Cassandra provides a number of options to partition your data across nodes in a cluster.
The RandomPartitioner is the default partitioning strategy for a Cassandra cluster. It uses a consistent hashing algorithm to determine which node will store a particular row. The end result is an even distribution of data across a cluster.
The ByteOrderedPartitioner ensures that row keys are stored in sorted order. It is not recommended for most use cases and can result in uneven distribution of data across a cluster.
A seed node in Cassandra is a node that is contacted by other nodes when they first start up and join the cluster. A cluster can have multiple seed nodes. Cassandra uses a protocol called gossip to discover location and state information about the other nodes participating in a Cassandra cluster. When a node first starts, it contacts a seed node to bootstrap the gossip communication process. The seed node designation has no purpose other than bootstrapping new nodes joining the cluster. Seed nodes are not a single point of failure.
The snitch is a configurable component of a Cassandra cluster used to define how the nodes are grouped together within the overall network topology (such as rack and data center groupings). Cassandra uses this information to route inter-node requests as efficiently as possible within the confines of the replica placement strategy. The snitch does not affect requests between the client application and Cassandra (it does not control which node a client connects to).

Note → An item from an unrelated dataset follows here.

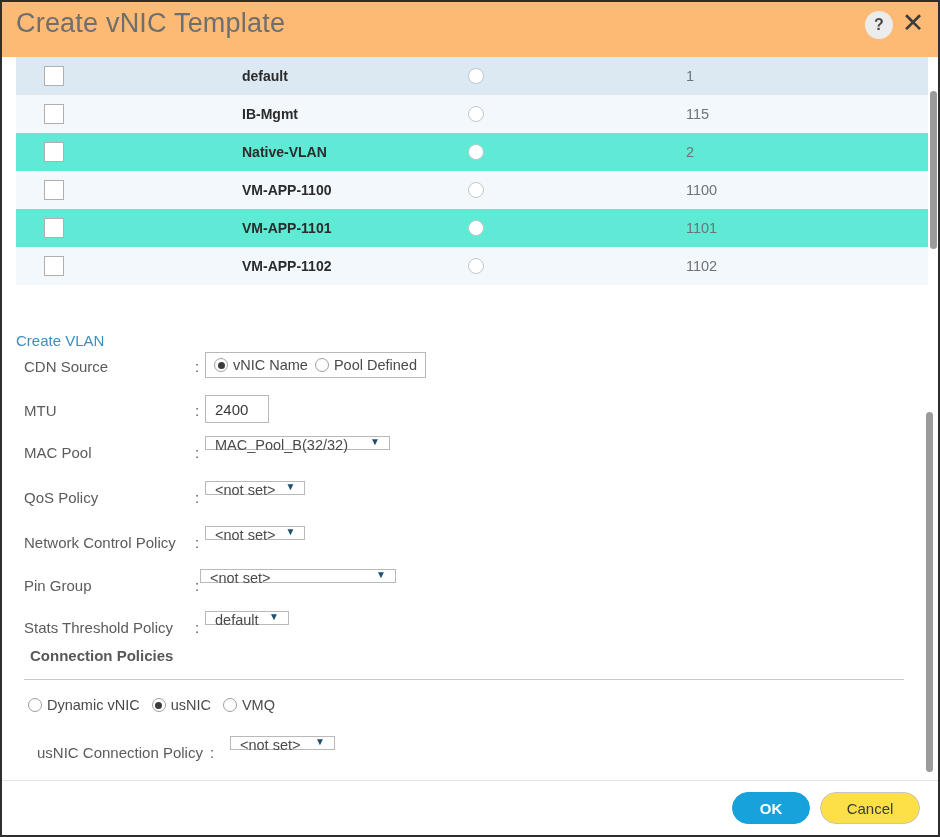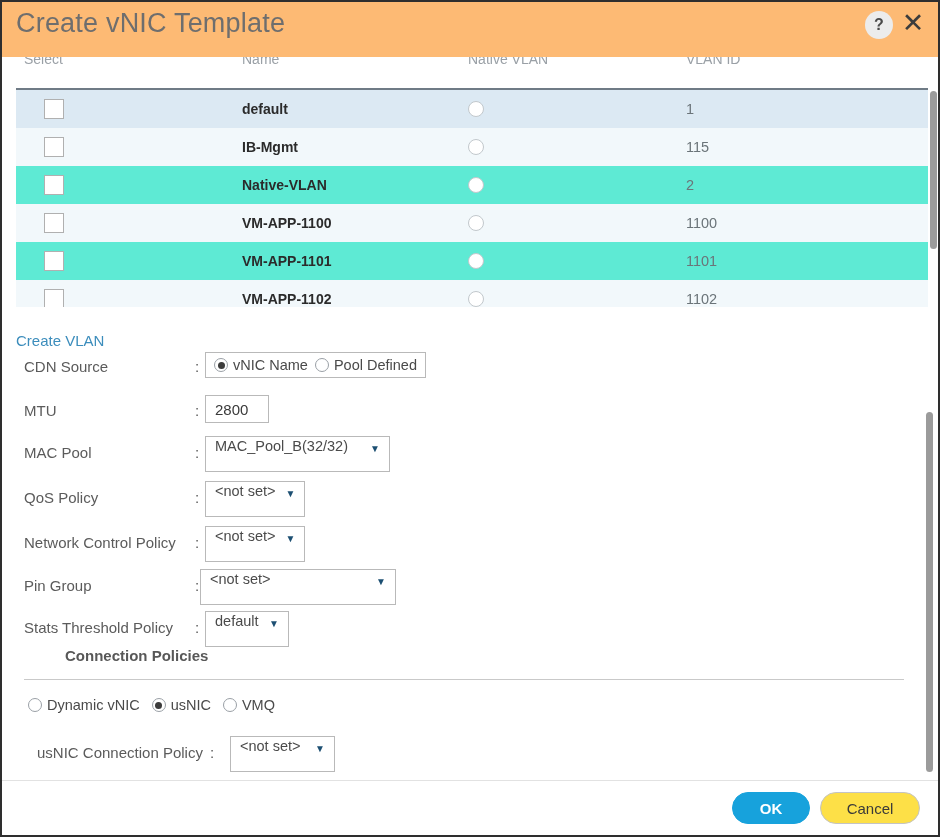"Select" div.tbl-head { html: <div> <div>Select</div> <div>Name</div> <div>Native VLAN</div> <div>VLAN ID</div> </div> -> none }
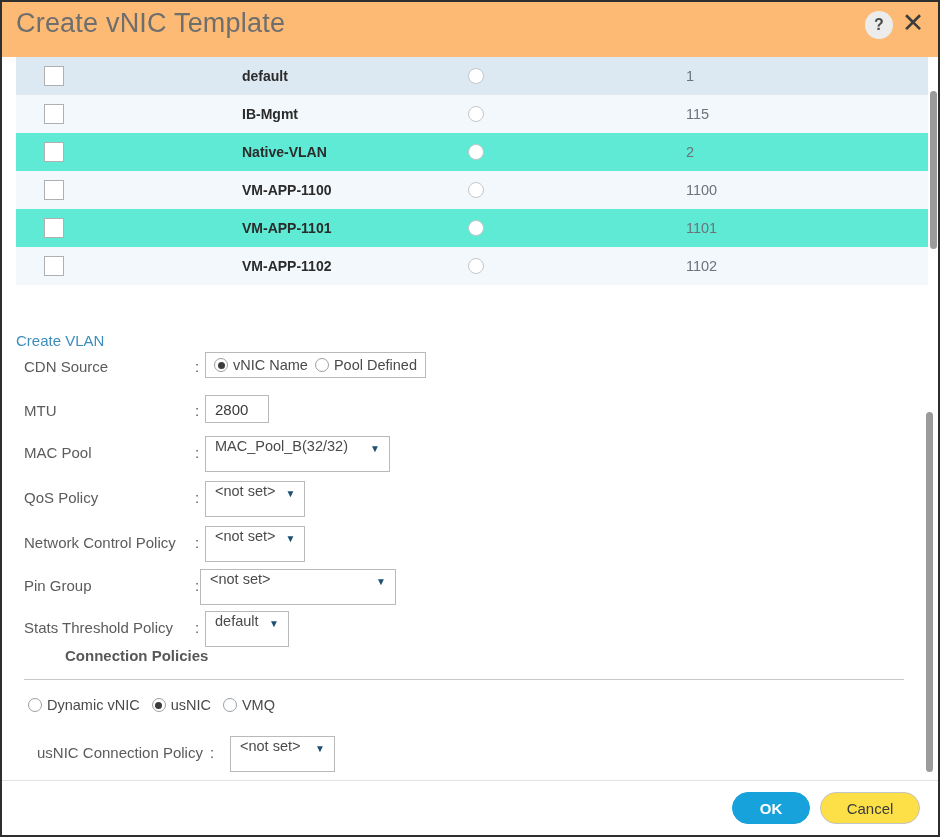"2800" div.txtbox { text: 2800 -> 2400 }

Cassandra is capable of offering linear performance benefits when new nodes are added to a cluster.
A new machine can be added to an existing cluster by installing the Cassandra software on the server and configuring the new node so that it knows (1) the name of the Cassandra cluster it is joining; (2) the seed node(s) it should obtain its data from; (3) the range of data that it is responsible for, which is done by assigning a token to the node.
Please see the online documentation about how to assign a token to a new node and the various use cases that dictate the complexity of token assignment.
Note that OpsCenter is capable of automatically rebalancing the data across all nodes in a cluster when new nodes are added.
Nodes can be removed from a Cassandra cluster by using the nodetool utility and issuing a decommission command. This can be done without affecting the overall operations or uptime of the cluster.